- [DIRECTIONS]
In full and exactly, reproduce the entries below, but omit the pictures.

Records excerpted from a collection

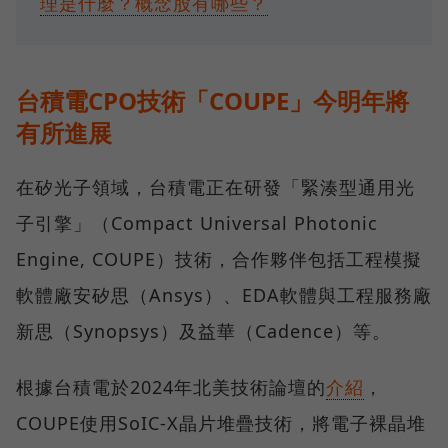
理是什麼？概念股有哪些？
台積電CPO技術「COUPE」今明年將
有所進展
在矽光子領域，台積電正在研發「緊湊型通用光
子引擎」（Compact Universal Photonic
Engine, COUPE）技術，合作夥伴包括工程模擬
軟體廠安矽思（Ansys）、EDA軟體與工程服務廠
新思（Synopsys）及益華（Cadence）等。
根據台積電於2024年北美技術論壇的
介紹
，
COUPE使用SoIC-X晶片堆疊技術，將電子裸晶堆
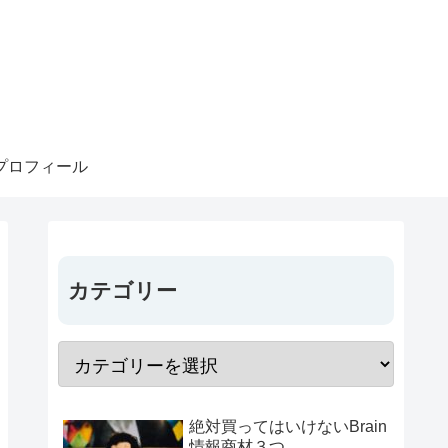
プロフィール
カテゴリー
絶対買ってはいけないBrain
情報商材３つ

- [FINISHED EXERCISE]
理是什麼？概念股有哪些？
台積電CPO技術「COUPE」今明年將
有所進展
在矽光子領域，台積電正在研發「緊湊型通用光
子引擎」（Compact Universal Photonic
Engine, COUPE）技術，合作夥伴包括工程模擬
軟體廠安矽思（Ansys）、EDA軟體與工程服務廠
新思（Synopsys）及益華（Cadence）等。
根據台積電於2024年北美技術論壇的
介紹
，
COUPE使用SoIC-X晶片堆疊技術，將電子裸晶堆
プロフィール
カテゴリー
絶対買ってはいけないBrain
情報商材３つ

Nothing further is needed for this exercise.